Copy out the lines between the one containing "DATA WEB SCRAPING" and the one containing "the primary language.", inclusive, exactly as they appear.
*** Block opens ***
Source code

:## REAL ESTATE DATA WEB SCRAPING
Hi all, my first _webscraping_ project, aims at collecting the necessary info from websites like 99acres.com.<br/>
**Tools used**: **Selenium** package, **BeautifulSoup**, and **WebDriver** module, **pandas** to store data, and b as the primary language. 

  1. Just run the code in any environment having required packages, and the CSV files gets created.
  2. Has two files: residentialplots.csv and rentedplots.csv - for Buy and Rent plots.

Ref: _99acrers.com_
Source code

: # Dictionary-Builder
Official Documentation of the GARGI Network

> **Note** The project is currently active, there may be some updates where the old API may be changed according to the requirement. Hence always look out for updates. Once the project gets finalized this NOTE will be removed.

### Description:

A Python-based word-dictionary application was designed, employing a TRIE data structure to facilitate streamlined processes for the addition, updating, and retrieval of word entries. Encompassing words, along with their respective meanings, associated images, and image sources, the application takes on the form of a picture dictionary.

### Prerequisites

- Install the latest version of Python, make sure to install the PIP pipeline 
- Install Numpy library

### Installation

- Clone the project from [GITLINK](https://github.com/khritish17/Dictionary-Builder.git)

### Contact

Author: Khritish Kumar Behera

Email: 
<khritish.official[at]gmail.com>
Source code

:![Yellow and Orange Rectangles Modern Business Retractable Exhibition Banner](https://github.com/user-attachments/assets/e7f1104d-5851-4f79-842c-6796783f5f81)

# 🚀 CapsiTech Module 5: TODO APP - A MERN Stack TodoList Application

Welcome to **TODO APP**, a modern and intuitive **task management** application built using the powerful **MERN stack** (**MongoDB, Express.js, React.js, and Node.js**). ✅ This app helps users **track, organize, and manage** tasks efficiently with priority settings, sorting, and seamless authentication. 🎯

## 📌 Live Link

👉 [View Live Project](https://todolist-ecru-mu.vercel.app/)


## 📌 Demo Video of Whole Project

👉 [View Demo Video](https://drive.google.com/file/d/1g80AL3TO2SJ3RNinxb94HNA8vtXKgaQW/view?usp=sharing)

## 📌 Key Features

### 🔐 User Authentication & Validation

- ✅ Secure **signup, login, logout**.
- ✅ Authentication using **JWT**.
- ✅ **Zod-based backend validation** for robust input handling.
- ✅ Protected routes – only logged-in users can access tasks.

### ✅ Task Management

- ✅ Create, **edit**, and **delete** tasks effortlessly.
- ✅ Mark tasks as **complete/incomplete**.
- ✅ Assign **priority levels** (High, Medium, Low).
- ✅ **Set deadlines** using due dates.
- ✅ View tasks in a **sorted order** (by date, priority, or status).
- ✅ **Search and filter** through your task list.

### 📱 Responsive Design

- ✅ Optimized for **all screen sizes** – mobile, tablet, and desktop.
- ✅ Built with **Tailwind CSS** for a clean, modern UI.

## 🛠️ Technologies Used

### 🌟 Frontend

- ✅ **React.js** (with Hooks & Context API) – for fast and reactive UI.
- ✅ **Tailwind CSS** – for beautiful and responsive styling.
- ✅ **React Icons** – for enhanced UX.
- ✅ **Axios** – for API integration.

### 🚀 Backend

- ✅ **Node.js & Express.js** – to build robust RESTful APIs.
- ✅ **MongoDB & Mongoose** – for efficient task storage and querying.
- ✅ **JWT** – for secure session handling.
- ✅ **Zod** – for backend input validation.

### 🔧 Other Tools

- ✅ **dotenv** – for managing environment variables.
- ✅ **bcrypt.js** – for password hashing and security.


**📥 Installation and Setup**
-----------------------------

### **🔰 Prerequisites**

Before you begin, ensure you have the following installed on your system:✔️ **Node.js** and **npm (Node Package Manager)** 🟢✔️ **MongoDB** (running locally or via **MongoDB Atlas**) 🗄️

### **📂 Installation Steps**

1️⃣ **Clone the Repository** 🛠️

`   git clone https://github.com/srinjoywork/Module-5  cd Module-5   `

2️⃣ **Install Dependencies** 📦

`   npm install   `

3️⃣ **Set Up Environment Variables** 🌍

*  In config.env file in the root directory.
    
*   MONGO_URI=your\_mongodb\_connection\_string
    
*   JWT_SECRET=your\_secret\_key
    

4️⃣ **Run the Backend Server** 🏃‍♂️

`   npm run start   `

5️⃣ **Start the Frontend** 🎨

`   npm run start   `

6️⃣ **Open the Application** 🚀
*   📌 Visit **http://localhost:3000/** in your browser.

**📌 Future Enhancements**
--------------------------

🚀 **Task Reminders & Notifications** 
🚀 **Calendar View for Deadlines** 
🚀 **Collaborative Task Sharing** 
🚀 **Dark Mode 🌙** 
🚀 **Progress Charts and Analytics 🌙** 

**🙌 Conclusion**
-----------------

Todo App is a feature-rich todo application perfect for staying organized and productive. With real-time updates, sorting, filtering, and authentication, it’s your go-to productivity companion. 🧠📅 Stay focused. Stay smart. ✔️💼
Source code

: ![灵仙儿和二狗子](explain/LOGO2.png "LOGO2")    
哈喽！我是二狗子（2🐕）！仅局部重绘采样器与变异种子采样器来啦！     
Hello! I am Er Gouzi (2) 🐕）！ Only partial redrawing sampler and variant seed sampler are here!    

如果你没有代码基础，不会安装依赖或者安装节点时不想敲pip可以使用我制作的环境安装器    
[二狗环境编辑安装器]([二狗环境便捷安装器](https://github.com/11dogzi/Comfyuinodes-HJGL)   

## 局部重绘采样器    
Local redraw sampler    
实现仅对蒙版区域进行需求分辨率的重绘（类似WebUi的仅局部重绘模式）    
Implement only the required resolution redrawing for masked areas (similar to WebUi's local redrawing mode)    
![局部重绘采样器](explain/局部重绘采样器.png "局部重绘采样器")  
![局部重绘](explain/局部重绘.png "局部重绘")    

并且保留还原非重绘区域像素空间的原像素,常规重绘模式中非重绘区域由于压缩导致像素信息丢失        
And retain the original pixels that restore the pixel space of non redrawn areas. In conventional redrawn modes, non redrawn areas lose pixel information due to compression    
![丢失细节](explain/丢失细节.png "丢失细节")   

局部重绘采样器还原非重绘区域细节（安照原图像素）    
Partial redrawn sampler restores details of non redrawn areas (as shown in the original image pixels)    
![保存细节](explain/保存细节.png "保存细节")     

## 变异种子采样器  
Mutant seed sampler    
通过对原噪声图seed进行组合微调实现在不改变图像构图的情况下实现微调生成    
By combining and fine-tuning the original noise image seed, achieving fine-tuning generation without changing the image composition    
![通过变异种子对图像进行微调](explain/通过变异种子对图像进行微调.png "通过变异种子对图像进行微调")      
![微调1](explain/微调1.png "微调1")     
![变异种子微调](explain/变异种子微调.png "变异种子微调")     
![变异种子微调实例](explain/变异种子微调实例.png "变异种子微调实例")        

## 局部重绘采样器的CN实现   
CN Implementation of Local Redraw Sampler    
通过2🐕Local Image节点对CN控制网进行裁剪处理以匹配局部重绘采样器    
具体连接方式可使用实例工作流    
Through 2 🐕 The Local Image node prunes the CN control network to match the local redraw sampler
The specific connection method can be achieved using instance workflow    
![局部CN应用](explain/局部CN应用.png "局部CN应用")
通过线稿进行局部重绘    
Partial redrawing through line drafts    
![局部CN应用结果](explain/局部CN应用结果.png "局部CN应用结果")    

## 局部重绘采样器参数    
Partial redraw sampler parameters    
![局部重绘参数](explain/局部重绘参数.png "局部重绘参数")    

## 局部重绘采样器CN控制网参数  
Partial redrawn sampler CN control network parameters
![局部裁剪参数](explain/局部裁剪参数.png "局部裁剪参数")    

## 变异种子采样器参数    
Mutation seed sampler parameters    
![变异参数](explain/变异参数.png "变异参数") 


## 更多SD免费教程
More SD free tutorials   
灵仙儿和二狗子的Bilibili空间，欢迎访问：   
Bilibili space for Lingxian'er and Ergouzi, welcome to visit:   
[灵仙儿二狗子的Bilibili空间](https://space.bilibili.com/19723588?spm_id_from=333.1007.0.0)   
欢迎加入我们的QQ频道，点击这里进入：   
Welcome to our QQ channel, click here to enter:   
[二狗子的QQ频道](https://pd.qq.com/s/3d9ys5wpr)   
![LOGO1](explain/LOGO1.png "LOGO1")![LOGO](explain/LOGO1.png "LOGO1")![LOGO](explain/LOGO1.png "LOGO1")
*** Block closes ***
| Exercise solution |
:## REAL ESTATE DATA WEB SCRAPING
Hi all, my first _webscraping_ project, aims at collecting the necessary info from websites like 99acres.com.<br/>
**Tools used**: **Selenium** package, **BeautifulSoup**, and **WebDriver** module, **pandas** to store data, and b as the primary language. 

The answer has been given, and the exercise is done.